• [TO DO]: Retype every line of the records below character for character, leaving out the pictures.

=== DATA PROVIDED ===

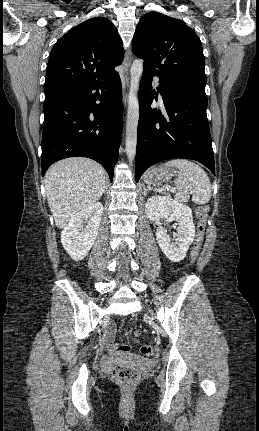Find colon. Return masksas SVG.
Instances as JSON below:
<instances>
[{
  "label": "colon",
  "instance_id": "5ec220e1",
  "mask_svg": "<svg viewBox=\"0 0 259 431\" xmlns=\"http://www.w3.org/2000/svg\"><path fill=\"white\" fill-rule=\"evenodd\" d=\"M209 207L207 205H201L197 208V232L195 241L191 250V262L195 263L200 253L204 233L207 225V215ZM112 351L126 353L130 351V346L126 344H114ZM140 353L145 357H152L154 355V349L150 345H143L140 348ZM112 376L116 381L124 385L135 384L140 378V372L133 367L116 365L112 369Z\"/></svg>",
  "mask_w": 259,
  "mask_h": 431
}]
</instances>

===

• [THE ANSWER]:
Find colon. Return masksas SVG.
Instances as JSON below:
<instances>
[{
  "label": "colon",
  "instance_id": "5ec220e1",
  "mask_svg": "<svg viewBox=\"0 0 259 431\" xmlns=\"http://www.w3.org/2000/svg\"><path fill=\"white\" fill-rule=\"evenodd\" d=\"M209 207L207 205H201L197 208V232L195 241L191 250V262L195 263L200 253L204 233L207 225V215ZM112 351L126 353L130 351V346L126 344H114ZM140 353L145 357H152L154 355V349L150 345H143L140 348ZM112 376L116 381L124 385L135 384L140 378V372L133 367L116 365L112 369Z\"/></svg>",
  "mask_w": 259,
  "mask_h": 431
}]
</instances>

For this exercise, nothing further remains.